Usai mengikuti rakor di Gedung DPR RI, Jakarta, Nusron menjelaskan bahwa penyelesaian konflik agraria perlu dilakukan dengan melihat terlebih dahulu status lahan yang menjadi objek konflik. Menurutnya, status lahan akan menentukan mekanisme serta langkah hukum yang dapat ditempuh pemerintah.
“Konflik agraria dan Reforma Agraria itu ada tiga kategori. Pertama, konflik yang berkaitan dengan kawasan hutan. Kedua, konflik yang berbenturan dengan aset BUMN maupun aset pemerintah atau BMN. Ketiga, konflik yang berkaitan dengan aset atau lahan milik swasta,” ujar Nusron.
Ia menjelaskan, setiap kategori konflik memiliki karakteristik dan mekanisme penyelesaian yang berbeda. Konflik yang melibatkan lahan atau aset milik swasta relatif lebih mudah dimediasi karena pemerintah dapat mempertemukan pihak-pihak yang bersengketa untuk mencari solusi sesuai ketentuan.

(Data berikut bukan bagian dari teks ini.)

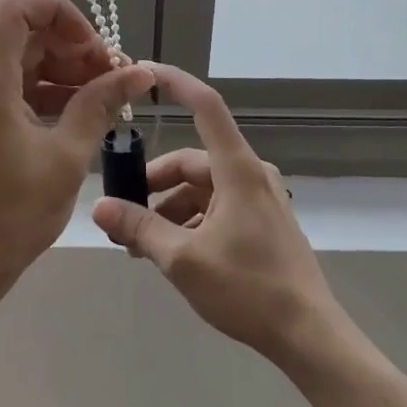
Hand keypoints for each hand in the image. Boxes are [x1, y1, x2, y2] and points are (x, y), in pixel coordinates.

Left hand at [0, 0, 153, 300]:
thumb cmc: (10, 216)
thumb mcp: (66, 157)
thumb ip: (100, 105)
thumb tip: (139, 73)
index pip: (15, 6)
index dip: (60, 12)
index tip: (95, 46)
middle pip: (23, 34)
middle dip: (72, 47)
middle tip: (114, 78)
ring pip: (18, 60)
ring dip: (62, 71)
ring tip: (105, 98)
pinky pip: (9, 86)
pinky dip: (44, 91)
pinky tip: (78, 114)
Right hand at [90, 62, 339, 361]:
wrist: (308, 334)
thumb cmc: (248, 288)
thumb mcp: (183, 260)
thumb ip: (139, 229)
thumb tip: (98, 208)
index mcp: (236, 169)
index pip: (205, 105)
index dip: (175, 82)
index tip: (145, 72)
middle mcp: (250, 173)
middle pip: (191, 161)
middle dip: (154, 185)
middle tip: (122, 215)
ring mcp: (259, 197)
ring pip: (201, 188)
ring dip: (169, 209)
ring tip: (141, 244)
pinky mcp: (262, 221)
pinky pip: (217, 206)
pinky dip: (190, 220)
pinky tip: (171, 252)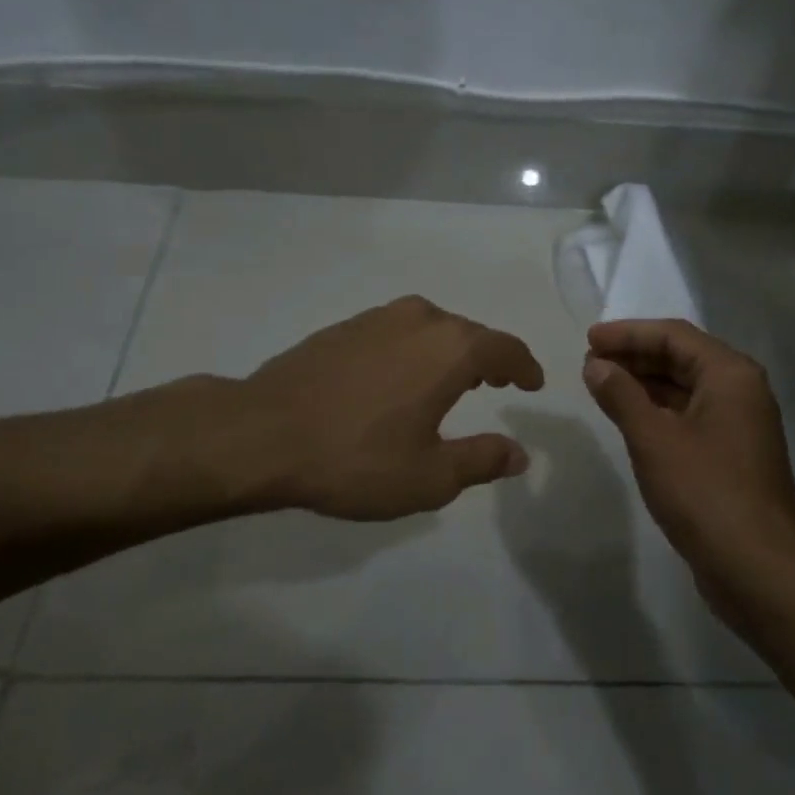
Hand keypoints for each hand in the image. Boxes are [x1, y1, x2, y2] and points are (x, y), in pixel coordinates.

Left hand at [211, 296, 544, 519]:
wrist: (261, 433)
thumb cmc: (355, 458)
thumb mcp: (429, 476)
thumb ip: (481, 460)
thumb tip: (518, 453)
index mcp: (450, 348)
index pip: (505, 349)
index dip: (524, 366)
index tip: (532, 382)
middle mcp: (419, 320)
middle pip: (469, 333)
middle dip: (489, 358)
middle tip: (497, 383)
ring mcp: (377, 318)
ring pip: (431, 327)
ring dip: (450, 350)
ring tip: (453, 379)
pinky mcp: (343, 327)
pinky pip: (397, 331)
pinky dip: (415, 349)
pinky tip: (399, 377)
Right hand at [583, 319, 794, 597]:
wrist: (758, 569)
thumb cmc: (705, 493)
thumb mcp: (653, 439)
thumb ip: (621, 395)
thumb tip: (596, 365)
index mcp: (730, 375)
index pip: (673, 336)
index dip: (628, 333)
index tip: (588, 338)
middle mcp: (741, 392)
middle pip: (682, 358)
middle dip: (634, 356)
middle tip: (590, 361)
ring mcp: (739, 425)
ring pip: (685, 389)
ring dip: (643, 383)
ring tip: (601, 385)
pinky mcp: (731, 456)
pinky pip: (689, 416)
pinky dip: (657, 411)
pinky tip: (628, 419)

“Kalau yang benturan dengan swasta relatif gampang kita selesaikan. Kita panggil swastanya. Kalau tidak (ada pelanggaran/tidak sesuai aturan, red), izinnya kita cabut,” jelasnya.
Namun, persoalan menjadi lebih kompleks apabila konflik berkaitan dengan aset milik negara, termasuk aset Badan Usaha Milik Negara (BUMN), Barang Milik Negara (BMN), maupun aset yang berkaitan dengan TNI dan Polri.
Menurut Nusron, penyelesaian konflik yang menyangkut aset negara harus dilakukan secara hati-hati karena berkaitan dengan aspek hukum dan pengelolaan keuangan negara.
“Menjadi masalah kalau itu adalah klaim dengan aset BUMN maupun aset milik negara, TNI, Polri. Karena itu ada komplikasi hukum. Ada hukum keuangan negara dan sebagainya. Kalau kita lepas, maka itu akan menjadi isu korupsi,” ujarnya.
Sementara itu, konflik agraria yang terjadi di kawasan hutan juga memiliki mekanisme tersendiri. Penyelesaiannya harus mengikuti ketentuan terkait pelepasan kawasan hutan apabila lahan yang menjadi objek konflik memang berada dalam kawasan tersebut.
“Kalau dengan hutan, ya nanti harus dilepaskan hutannya,” tutur Nusron saat menjawab pertanyaan awak media. Ia menyampaikan hal tersebut didampingi Wakil Menteri ATR/Wakil Kepala BPN Ossy Dermawan.
Nusron menilai pemetaan status dan karakteristik lahan menjadi langkah awal yang penting dalam menyelesaikan berbagai persoalan agraria. Dengan mengetahui status lahan secara jelas, pemerintah dapat menentukan pendekatan yang sesuai dan menghindari kesalahan dalam mengambil kebijakan.
Rakor tersebut dipimpin Wakil Ketua DPR RI Sufmi Dasco Ahmad bersama Wakil Ketua DPR RI Cucun Ahmad Syamsurijal dan Saan Mustopa. Pertemuan turut diikuti Konsorsium Pembaruan Agraria (KPA) serta sejumlah menteri dan kepala lembaga terkait.
Dalam kegiatan tersebut, Nusron didampingi Direktur Jenderal Penataan Agraria Embun Sari, Direktur Jenderal Penanganan Sengketa dan Konflik Pertanahan (PSKP) Iljas Tedjo Prijono, Direktur Jenderal Pengendalian dan Penertiban Tanah dan Ruang (PPTR) Lampri, serta sejumlah Pejabat Pimpinan Tinggi Pratama Kementerian ATR/BPN.